TASK ITEM :: Report each line of the entries below that has the word "Mitchell" in it.

EXERCISE INPUTS ::

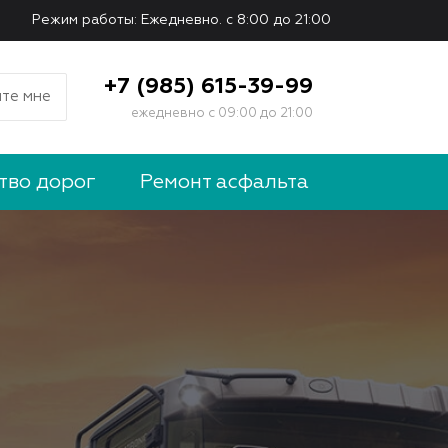
Режим работы: Ежедневно. с 8:00 до 21:00
+7 (985) 615-39-99
те мне
ежедневно с 09:00 до 21:00
тво дорог
Ремонт асфальта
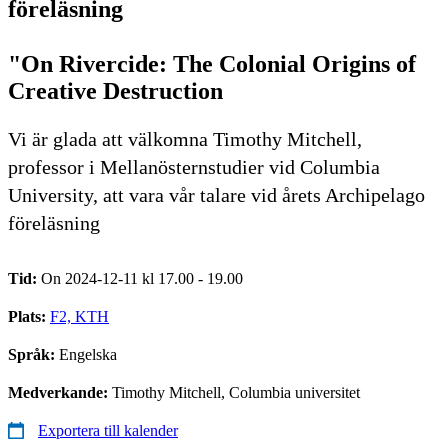
föreläsning
"On Rivercide: The Colonial Origins of
Creative Destruction
Vi är glada att välkomna Timothy Mitchell,
professor i Mellanösternstudier vid Columbia
University, att vara vår talare vid årets Archipelago
föreläsning
Tid:
On 2024-12-11 kl 17.00 - 19.00
Plats:
F2, KTH
Språk:
Engelska
Medverkande:
Timothy Mitchell, Columbia universitet
Exportera till kalender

RESPONSE ::
Vi är glada att välkomna Timothy Mitchell,
Timothy Mitchell, Columbia universitet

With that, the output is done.